Press release

Employers and workers back pension reforms

This news article was published under the 2010 to 2015 Conservative and Liberal Democrat coalition government

More than half of employers (56 per cent), and most eligible individuals (64 per cent), support Government plans for automatic enrolment.

More than half of all employers (56 per cent), and most eligible individuals (64 per cent), support Government plans for automatic enrolment into a workplace pension scheme from 2012, new research from the Department for Work and Pensions (DWP) has found.

The Government is taking action to encourage more people to save. Seven million people are currently not saving enough to deliver the pension income they are likely to want, or expect, in retirement, and 2.5 million fewer employees are saving in a private sector occupational pension than in 1995.

DWP Minister Lord Freud said:

With only around half of employees saving into a workplace pension, our planned reforms are needed to prevent millions of Britons facing a penny-pinching retirement.

It is encouraging that, despite the recession, the majority of employers are still in favour of pension savings.  We will work with business and the industry to make automatic enrolment work, so we can give millions more people the chance to save, and an independent review team is currently looking at how we get the details right.

Most employers already making pension contributions of three per cent or more expect to maintain or increase their level of contribution when they have to provide pensions for all their staff.

While 94 per cent of employers contributing at least 3 per cent say they will maintain or increase levels for existing members, 81 per cent say they will offer existing contribution levels or higher to non members and new employees. 

Most workers who are eligible also support the reforms. They say that if they were automatically enrolled into a workplace pension scheme tomorrow they would expect to stay in the scheme.

90 per cent say the employer contribution is attractive. 75 per cent said they could afford to put four percent of their wage into a workplace pension, and around half of those who expected to remain saving after automatic enrolment said they were likely to contribute more than four per cent of their pay.
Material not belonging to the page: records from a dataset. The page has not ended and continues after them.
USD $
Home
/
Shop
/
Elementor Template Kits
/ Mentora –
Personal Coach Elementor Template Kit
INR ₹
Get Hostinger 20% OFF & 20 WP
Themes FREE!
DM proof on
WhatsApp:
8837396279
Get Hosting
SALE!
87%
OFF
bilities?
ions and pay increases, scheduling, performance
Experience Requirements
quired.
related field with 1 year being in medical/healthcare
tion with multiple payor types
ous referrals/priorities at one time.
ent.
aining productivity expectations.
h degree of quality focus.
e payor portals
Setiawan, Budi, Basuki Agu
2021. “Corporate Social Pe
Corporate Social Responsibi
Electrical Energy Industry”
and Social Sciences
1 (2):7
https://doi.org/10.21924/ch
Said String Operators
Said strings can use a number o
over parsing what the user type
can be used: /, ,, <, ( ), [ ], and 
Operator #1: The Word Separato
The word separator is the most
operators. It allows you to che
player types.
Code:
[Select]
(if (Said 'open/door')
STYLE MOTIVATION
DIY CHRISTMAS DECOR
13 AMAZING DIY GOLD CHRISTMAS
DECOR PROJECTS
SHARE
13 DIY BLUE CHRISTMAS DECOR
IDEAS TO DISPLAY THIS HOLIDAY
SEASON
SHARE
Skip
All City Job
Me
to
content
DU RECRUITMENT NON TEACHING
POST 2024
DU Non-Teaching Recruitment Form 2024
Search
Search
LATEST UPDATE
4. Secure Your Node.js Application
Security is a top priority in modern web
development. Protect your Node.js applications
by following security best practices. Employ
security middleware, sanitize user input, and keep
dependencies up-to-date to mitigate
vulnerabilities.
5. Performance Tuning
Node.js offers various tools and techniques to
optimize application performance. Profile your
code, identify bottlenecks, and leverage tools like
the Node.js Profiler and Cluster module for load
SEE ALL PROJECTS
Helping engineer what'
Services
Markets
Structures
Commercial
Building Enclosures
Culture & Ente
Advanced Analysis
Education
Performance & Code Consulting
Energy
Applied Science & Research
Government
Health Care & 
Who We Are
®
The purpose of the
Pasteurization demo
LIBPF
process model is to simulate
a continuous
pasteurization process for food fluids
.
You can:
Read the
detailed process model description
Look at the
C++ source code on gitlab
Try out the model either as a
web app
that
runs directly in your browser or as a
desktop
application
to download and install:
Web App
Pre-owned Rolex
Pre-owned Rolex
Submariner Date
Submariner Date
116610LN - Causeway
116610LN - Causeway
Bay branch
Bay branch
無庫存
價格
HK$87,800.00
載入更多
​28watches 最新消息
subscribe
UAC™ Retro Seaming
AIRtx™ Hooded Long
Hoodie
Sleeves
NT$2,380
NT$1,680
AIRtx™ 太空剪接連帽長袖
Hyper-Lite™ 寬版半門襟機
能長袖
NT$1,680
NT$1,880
The Government announced an independent review of how to make auto-enrolment work on Thursday 24 June.  A team of three independent experts will report back in the autumn.

Notes to Editors:

  1. Employers attitudes and likely reactions to the workplace pension reforms 2009: Report of a quantitative survey’ is available at:
  2. The research comprises a nationally representative survey of 2,550 private sector employers, with one or more employees, in Great Britain. Interviews were carried out with those who were responsible for making decisions about pension arrangements.  It was conducted by TNS-BMRB and NIESR on behalf of DWP.
  3. ‘Individuals attitudes and likely reactions to the workplace pension reforms 2009’, published in July, is available at
  4. The findings are drawn from the National Centre for Social Research analysis and based on face-to-face interviews with 1,027 individuals eligible for automatic enrolment. The research was conducted by the National Centre for Social Research on behalf of DWP.
  5. The workplace pension reforms, set out in the 2008 Pensions Act and Workplace Pension Reform Regulations 2010, will require employers to automatically enrol all eligible workers aged between 22 and state pension age into a qualifying workplace pension scheme, unless the worker chooses to opt-out. Employers may choose either to enrol them into an existing pension scheme which meets or exceeds the minimum requirements set out in the reforms; amend their existing scheme to meet the qualifying standards, set up a new qualifying scheme, or enrol them into the National Employment Savings Trust (NEST).